After a night of fire charred dogs, brats and fish kabobs washed down with cold beers we awoke to the quire of birds on Blackfoot. I guarantee there were more than thirty species going off early in the morning but ringing above all the others are the sandhill cranes and meadowlarks. Just like the popping of the Aspen leaves, the birds sing like this only once a year.
Instead of fishing on Blackfoot we headed over to Soda Springs, Idaho and fished the lake right outside of town. The carp are smaller here but easier to catch and mostly mirrors however we get the occasional common carp. We were so amped up that we arrived too early and had to linger around for it to warm up and the first carp to stir.

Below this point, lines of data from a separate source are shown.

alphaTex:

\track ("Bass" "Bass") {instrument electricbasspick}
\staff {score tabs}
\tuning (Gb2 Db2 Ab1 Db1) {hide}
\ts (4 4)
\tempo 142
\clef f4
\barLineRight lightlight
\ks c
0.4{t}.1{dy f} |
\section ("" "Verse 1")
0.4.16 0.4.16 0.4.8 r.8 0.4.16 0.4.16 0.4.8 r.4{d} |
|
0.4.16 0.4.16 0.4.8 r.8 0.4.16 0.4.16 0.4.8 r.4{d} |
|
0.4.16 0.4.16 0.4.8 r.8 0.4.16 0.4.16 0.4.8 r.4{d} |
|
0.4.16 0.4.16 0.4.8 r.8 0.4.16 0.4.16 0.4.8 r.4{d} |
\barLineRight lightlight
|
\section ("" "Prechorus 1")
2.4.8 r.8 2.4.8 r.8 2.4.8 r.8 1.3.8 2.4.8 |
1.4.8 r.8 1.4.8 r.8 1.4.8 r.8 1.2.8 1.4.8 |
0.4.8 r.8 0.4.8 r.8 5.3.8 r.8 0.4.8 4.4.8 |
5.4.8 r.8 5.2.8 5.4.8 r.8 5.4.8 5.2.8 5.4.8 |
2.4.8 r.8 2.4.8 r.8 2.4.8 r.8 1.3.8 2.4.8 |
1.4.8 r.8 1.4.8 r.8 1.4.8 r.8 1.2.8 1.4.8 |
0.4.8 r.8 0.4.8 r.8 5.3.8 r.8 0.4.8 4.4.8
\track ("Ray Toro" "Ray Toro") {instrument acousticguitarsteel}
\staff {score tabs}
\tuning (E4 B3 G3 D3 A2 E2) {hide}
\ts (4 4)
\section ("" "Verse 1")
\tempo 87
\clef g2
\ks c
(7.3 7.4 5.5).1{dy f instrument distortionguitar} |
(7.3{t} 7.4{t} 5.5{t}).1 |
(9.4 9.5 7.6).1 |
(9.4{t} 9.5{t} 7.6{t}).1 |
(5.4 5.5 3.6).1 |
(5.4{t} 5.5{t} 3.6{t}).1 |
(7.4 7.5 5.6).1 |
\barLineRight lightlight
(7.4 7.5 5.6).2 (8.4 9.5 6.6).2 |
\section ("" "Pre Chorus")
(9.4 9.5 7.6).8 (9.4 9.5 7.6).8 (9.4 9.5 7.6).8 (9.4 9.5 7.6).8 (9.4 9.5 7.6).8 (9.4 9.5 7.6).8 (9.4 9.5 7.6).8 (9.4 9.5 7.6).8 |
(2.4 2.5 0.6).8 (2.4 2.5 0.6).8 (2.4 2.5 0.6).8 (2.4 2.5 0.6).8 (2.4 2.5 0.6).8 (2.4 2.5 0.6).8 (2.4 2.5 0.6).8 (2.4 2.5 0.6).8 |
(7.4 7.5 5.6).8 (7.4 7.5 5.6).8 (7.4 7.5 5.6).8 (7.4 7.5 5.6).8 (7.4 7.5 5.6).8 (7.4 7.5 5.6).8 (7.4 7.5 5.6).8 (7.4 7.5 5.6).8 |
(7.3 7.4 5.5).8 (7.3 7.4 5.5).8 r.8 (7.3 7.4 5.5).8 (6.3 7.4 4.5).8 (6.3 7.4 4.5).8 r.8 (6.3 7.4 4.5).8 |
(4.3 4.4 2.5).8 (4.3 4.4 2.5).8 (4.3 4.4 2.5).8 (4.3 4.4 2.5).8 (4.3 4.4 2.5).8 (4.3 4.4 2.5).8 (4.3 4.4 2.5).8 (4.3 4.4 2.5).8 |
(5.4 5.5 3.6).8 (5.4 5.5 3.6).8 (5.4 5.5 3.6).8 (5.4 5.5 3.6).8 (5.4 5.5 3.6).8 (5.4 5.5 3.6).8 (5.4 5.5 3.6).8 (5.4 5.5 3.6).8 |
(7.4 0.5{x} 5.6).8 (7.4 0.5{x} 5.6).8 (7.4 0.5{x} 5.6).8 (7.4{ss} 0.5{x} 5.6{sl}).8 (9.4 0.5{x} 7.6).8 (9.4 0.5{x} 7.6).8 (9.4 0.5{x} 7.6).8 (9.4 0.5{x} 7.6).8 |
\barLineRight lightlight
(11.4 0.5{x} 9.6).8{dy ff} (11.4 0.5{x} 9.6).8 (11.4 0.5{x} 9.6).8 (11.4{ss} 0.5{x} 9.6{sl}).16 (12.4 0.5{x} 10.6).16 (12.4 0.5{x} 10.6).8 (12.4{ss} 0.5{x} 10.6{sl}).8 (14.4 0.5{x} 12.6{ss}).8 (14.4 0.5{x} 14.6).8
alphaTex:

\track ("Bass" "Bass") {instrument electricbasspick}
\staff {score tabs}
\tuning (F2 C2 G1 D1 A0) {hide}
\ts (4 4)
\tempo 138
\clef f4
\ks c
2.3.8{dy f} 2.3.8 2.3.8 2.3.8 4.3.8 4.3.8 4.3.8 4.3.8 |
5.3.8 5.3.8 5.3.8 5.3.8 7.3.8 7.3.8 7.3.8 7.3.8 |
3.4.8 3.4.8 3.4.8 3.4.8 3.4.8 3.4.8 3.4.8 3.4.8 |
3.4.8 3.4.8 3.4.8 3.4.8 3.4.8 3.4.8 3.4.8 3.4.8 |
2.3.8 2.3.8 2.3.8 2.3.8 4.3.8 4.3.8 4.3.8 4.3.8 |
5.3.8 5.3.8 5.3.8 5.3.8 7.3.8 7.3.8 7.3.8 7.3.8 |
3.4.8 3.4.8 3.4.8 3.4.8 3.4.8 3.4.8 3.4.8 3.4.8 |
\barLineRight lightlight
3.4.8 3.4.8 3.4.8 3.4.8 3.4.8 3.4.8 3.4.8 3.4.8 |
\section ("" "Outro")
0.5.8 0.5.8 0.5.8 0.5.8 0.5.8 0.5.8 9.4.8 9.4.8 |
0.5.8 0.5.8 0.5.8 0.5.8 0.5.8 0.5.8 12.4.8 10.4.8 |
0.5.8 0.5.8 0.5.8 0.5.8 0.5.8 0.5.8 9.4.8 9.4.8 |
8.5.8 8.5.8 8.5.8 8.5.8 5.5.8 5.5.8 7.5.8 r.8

At 11 AM it’s like someone turns the switch on. The lifeless flats become a haven for 4-12lb carp. This lake is by no means crystal clear so all you see is a strange rusty/brown colored shape slowly moving. And the wind started earlier than predicted so it was a challenge to pick out these blobs through the chop.
My favorite flies on this lake are the same ones I chuck in Belize for bonefish. I use a mix of Crazy Charlie’s and rubber legged contraptions such as the Bonefish Bitter. My favorite colors are green, olive and best of all, brown.
I was christening my new 9-foot 5-weight Winston Boron III LS. Attached to it was my twenty year old Ross Gunnison 2 and a new SharkWave fly line. The 5-weight always surprises folks but for sensitive carp I like the delicacy a 5 provides over the sometimes overpowering heavier weight rods. And trust me, this Winston blew my mind as to just how fantastic a fly rod can cast.
Things never got revved up like expected. The carp, which I imagine were seeing flies for the first time all year, were frustratingly finicky. We went through a plethora of fly choices before I finally caught three quick carp on a small tan Bitter. I’m delighted to say the first fish on the new Winston was a fully scaled mirror carp!
Two of the carp were mirrors but the last was this stunning common carp. This respectable bronze colored fish was mudding. I dropped my fly inches ahead of where I could see his waving tail and he charged for it. The carp provided me with a nice equipment check as he screamed off the entire fly line!